Answer: You cannot upgrade your G1 appliance from 7.5 to 7.6; it requires a clean reimage to go to 7.6. This is because the support VMs on the appliance needs to be modified. Your G2 appliance can be upgraded to v7.6 from 7.5 directly.

64. Any plans to add the backup feature to the non appliance installations?

Answer: It does exist for the TRITON infrastructure. However, for your configurations, you can create a windows scheduled task by reviewing a prior Webinar about 42 and a half minutes into it: Websense Web Security Jump Start: Configuration and Setup 7.6 require two different backups. See article: Backup and Restore FAQ

65. Any known issues with running the management piece on VMWare with the SQL box on a separate

physical box?

Answer: VM ware is fine. It just will not be as fast as a dedicated physical server.

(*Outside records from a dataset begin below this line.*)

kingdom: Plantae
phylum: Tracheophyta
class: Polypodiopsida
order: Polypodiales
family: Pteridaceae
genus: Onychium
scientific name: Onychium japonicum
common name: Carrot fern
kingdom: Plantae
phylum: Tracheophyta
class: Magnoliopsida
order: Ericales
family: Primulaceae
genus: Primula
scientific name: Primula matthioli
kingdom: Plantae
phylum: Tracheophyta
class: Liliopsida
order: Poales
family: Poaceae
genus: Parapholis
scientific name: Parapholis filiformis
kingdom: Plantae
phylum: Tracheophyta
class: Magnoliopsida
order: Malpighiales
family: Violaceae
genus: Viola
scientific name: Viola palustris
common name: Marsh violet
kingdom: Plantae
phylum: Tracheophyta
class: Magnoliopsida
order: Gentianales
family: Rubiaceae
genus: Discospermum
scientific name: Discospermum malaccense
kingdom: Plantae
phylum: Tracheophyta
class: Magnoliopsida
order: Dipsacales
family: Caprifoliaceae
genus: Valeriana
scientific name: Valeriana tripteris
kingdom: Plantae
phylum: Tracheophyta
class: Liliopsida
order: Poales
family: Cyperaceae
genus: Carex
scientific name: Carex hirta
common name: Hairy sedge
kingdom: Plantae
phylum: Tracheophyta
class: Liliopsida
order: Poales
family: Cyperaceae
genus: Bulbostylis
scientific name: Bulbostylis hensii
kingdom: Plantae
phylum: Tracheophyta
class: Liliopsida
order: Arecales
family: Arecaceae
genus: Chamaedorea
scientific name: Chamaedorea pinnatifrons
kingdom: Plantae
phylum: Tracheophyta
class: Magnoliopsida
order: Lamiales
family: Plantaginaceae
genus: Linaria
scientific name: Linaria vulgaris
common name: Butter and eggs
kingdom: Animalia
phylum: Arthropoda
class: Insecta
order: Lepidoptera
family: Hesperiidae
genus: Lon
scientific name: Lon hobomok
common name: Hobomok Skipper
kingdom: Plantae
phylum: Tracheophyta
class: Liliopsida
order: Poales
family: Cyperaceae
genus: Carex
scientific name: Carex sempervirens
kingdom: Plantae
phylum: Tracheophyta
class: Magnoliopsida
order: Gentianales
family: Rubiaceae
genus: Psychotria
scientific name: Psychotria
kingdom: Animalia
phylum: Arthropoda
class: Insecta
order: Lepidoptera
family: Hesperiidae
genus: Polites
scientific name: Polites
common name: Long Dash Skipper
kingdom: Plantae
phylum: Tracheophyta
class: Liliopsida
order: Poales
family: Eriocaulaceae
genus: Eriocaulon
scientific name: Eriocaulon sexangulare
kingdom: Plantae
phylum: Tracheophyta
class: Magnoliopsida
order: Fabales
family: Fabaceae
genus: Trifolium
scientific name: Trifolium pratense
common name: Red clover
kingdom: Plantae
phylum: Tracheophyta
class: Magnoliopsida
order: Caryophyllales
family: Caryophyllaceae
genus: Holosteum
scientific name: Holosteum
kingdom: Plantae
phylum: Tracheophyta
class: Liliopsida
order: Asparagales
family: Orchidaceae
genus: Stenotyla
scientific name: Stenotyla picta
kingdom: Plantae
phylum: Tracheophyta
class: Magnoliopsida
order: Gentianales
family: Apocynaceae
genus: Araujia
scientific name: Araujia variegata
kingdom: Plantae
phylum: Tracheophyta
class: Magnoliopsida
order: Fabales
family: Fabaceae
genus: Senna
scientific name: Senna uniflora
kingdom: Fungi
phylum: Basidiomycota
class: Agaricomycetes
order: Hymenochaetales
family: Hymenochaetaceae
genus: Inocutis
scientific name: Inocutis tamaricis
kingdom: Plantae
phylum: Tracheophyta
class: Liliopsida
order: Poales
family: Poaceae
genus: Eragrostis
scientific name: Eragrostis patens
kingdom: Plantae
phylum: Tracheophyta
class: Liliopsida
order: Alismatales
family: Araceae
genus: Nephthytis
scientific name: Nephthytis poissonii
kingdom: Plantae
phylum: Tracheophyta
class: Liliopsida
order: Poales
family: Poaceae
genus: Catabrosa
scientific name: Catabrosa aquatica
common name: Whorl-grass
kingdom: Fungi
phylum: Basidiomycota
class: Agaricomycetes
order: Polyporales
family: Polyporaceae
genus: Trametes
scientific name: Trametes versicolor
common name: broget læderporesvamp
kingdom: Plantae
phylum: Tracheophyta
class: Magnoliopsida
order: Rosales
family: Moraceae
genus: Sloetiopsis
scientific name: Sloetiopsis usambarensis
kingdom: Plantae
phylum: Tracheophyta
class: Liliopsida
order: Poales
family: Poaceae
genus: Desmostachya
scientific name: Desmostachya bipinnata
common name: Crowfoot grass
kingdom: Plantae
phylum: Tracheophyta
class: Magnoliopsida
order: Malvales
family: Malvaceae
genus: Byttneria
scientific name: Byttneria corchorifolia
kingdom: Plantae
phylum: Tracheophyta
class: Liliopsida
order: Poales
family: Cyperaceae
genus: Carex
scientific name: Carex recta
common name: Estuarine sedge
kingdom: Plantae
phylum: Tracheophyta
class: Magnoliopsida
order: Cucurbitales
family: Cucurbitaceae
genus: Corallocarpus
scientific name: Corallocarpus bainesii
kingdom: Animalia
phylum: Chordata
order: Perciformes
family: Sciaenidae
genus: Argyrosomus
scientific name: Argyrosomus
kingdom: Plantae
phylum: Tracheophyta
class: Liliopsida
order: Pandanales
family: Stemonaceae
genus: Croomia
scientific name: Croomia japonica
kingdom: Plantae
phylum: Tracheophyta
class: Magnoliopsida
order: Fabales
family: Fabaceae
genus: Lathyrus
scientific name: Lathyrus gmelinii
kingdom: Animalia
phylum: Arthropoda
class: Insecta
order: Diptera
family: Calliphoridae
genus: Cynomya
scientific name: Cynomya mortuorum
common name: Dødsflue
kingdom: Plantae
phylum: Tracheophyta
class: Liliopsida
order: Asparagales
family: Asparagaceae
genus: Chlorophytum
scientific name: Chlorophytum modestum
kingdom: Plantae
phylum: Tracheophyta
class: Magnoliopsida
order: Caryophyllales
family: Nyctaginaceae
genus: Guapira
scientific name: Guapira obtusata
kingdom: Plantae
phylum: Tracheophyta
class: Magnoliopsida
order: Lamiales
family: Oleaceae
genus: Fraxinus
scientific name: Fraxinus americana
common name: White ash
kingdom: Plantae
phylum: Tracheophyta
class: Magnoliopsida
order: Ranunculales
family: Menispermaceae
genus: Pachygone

66. If you do a full appliance backup but the WWS is offbox, it will not include the filtering policies, right? In that case, do we have to run backup on the offbox WWS?

Answer: Back up every Websense server in your network. You should always protect your Websense configurations. Upgrade your off box server first as it contains the policies. Afterwards, upgrade your appliance.

67. I am having the websense web security as 7.1.0 & websense content gateway as 7.1.4 version. Which

is the best next recommended upgraded version?

Answer: You can directly upgrade to v7.6. Versions 7.1.x or 7.5.x can directly upgrade to v7.6.